* What you need to do:
1. Answer these questions about the passage on job costs and WIP:
(a) What amount does the Work in Progress report show?
(b) When a client invoice is added, what is the billing amount based on?
(c) How does a job task track WIP?
2. Continue the passage on job costs and WIP, picking up right after its final sentence.

Segment Start: Excerpted passage

Good accounting practice requires
that job costs be matched with billings on your financial
statements. In Clients & Profits ASAP, this would automatically
happen if all job costs were billed through Accounts Receivable
the same month they are incurred. In practice, agencies
sometimes bill all possible charges at the end of every
month. This results in costs on the financial statements
with no revenue yet recorded. The Work in Progress (i.e.,
WIP) report shows the unbilled amount which can be used
to accrue the revenue.
Q. What's
the difference between tracking WIP by task and WIP by
cost?
When a client
invoice is added, billing amounts are copied from the job
task to the invoice. The billing amount is based on the
task's unbilled total. You can bill any amount, whether
it's for more or less than the job's costs. This gives
you the flexibility to freely adjust your client's invoice,
without worrying about the costs on the job itself. How
the job task tracks WIP is simple: it is the difference
between the task's gross costs minus the task's billings.
When you print the WIP by Task report, you're seeing the
leftover unbilled tasks -- whatever still hasn't been billed.
Cost-based WIP
reports literally show you which costs are unbilled. This
option gives you the most detailed look at unbilled costs,
which then become the basis for your WIP accrual entries.

Segment End: Excerpted passage
Segment Start: Source material

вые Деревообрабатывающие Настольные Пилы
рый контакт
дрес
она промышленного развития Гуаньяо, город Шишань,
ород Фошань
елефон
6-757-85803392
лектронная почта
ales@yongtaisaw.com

Segment End: Source material

* Expected responses:
1.
(a) The unbilled amount, which can be used to accrue the revenue.
(b) The task's unbilled total.
(c) As the difference between the task's gross costs minus the task's billings.

2.
However, it's more complicated to track WIP by cost than
it is by task. To keep it accurate, you'll need to check
how billings were allocated to job costs each time you
add (or change) a job invoice.
Q. How do I adjust for billings which are charged
to income before the costs are invoiced?
There
could possibly be a negative number in the unbilled column.
This means that the task has been billed in excess of gross
(marked up) costs. Using the logic described above, the
total accrued revenue will be REDUCED by this amount. If
you are using WIP to show costs that haven't been realized,
then you would generally set up a liability account rather
than show a negative amount for the WIP asset account.
If the asset WIP account is usually a positive amount (
a debit), then crediting a WIP asset account may be all
right. If the unbilled amount is always a negative, it's
more appropriate to set up a WIP liability account to credit.